## Goal of the exercise:
Copy word for word the passage of the alumni profiles below that starts with "Lauren Underwood, Nurs" and finishes with "the website better.net.".

## Page extract:
Lauren Underwood, Nurs '09 (MS), BSPH '09 (MPH), is a representative of the 14th District of Illinois, serving a third term in the U.S. House of Representatives. She is the youngest Black woman to serve in Congress and is the first woman, person of color, and millennial to represent her district. She is a member of the Congressional Black Caucus, the Congressional Equality Caucus, and the Gun Violence Prevention Task Force. She sits on the Democratic Steering and Policy Committee, the Committee on Veterans' Affairs, and the Committee on Appropriations. She co-founded and co-chairs the Black Maternal Health Caucus and is a member of Future Forum, a generational caucus of 35 young members of Congress who focus on issues important to younger Americans. She was named one of the "Top 10 Black Women of Impact" by the website better.net.
Susan Schneider, Ed '10 (Cert), is founder of Anhinga Coaching, a coaching and training practice. Her focus is on library services access and learning. She is a certified action learning coach, a process that involves problem solving in small groups, credentialed by the World Institute for Action Learning.

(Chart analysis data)
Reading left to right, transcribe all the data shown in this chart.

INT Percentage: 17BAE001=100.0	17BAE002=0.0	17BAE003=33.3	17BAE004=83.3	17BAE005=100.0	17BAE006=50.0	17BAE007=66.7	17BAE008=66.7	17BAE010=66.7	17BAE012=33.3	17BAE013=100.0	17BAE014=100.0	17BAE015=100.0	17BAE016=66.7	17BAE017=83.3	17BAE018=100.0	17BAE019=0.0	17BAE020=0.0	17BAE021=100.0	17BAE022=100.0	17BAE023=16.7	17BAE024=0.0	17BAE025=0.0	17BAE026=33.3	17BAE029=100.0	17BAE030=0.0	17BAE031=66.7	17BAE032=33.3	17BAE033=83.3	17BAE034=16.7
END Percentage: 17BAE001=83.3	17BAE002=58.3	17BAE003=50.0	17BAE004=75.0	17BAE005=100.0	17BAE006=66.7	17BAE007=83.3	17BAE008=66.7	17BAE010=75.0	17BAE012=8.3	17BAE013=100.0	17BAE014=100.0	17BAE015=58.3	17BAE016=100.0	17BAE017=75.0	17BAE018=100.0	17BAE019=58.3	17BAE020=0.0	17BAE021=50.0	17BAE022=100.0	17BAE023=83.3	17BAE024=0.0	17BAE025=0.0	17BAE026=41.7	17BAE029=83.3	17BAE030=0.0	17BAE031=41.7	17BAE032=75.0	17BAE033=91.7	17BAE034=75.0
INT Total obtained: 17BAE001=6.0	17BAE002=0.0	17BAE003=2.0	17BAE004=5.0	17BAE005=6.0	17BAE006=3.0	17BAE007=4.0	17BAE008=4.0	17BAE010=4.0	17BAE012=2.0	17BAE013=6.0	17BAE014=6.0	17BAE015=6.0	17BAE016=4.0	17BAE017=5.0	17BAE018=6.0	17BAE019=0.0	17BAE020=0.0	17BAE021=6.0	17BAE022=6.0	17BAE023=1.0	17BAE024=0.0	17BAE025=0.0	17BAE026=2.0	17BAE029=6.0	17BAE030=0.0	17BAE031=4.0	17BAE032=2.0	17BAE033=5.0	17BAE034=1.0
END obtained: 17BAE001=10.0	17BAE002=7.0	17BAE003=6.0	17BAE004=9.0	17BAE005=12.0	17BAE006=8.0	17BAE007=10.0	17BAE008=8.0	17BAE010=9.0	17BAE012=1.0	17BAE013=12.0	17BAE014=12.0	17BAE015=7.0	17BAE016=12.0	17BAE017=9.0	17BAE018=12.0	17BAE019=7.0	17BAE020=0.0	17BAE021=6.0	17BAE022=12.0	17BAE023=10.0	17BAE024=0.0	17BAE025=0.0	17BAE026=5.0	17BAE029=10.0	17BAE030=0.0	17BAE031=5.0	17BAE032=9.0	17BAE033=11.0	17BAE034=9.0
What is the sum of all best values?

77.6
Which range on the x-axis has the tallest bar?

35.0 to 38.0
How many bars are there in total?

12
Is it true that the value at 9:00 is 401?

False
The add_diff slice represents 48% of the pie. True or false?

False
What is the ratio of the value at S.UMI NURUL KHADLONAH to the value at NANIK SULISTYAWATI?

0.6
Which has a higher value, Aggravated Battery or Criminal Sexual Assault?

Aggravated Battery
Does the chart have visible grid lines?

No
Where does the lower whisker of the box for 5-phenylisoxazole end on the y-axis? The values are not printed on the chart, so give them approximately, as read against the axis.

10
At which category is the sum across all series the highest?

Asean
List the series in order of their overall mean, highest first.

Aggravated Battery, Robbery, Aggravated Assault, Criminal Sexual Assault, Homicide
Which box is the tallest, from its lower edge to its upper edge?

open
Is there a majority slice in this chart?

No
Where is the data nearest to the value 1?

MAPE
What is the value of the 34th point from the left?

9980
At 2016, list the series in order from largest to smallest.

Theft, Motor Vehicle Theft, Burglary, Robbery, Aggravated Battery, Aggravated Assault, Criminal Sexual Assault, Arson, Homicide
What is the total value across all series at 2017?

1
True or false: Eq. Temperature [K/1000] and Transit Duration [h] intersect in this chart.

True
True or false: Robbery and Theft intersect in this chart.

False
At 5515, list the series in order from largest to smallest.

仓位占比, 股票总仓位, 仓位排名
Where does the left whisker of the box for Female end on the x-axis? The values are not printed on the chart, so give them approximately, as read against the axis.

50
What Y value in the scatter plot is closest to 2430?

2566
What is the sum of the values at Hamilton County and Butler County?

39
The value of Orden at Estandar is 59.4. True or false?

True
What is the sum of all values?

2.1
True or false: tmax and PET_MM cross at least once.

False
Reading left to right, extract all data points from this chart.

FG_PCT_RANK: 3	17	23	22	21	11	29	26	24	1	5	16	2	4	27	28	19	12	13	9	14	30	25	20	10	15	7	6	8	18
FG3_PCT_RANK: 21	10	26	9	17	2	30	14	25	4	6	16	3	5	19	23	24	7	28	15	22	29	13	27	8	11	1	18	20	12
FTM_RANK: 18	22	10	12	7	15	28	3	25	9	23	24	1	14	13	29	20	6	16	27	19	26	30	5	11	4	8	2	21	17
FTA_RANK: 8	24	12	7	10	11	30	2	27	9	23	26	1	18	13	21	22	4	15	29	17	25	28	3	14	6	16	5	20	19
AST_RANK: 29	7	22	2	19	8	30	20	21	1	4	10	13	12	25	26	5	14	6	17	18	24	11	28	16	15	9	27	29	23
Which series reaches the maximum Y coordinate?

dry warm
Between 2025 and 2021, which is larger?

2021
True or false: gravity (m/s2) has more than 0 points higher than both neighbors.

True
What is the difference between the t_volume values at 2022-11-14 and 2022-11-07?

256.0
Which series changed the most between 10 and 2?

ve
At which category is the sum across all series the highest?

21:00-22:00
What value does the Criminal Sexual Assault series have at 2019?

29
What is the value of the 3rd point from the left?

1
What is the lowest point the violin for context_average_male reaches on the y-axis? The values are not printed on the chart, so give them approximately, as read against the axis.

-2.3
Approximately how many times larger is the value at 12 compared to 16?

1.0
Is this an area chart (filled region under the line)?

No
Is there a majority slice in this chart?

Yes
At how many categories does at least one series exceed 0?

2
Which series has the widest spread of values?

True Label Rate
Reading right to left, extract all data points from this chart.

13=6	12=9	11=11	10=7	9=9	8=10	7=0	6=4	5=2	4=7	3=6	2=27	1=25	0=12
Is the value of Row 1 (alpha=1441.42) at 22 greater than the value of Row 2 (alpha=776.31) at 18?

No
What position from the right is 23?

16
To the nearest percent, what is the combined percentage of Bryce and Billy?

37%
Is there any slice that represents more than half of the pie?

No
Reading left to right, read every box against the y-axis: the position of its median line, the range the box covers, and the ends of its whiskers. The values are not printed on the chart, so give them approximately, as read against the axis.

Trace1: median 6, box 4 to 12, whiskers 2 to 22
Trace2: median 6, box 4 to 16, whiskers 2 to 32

## Task output:
Lauren Underwood, Nurs '09 (MS), BSPH '09 (MPH), is a representative of the 14th District of Illinois, serving a third term in the U.S. House of Representatives. She is the youngest Black woman to serve in Congress and is the first woman, person of color, and millennial to represent her district. She is a member of the Congressional Black Caucus, the Congressional Equality Caucus, and the Gun Violence Prevention Task Force. She sits on the Democratic Steering and Policy Committee, the Committee on Veterans' Affairs, and the Committee on Appropriations. She co-founded and co-chairs the Black Maternal Health Caucus and is a member of Future Forum, a generational caucus of 35 young members of Congress who focus on issues important to younger Americans. She was named one of the "Top 10 Black Women of Impact" by the website better.net.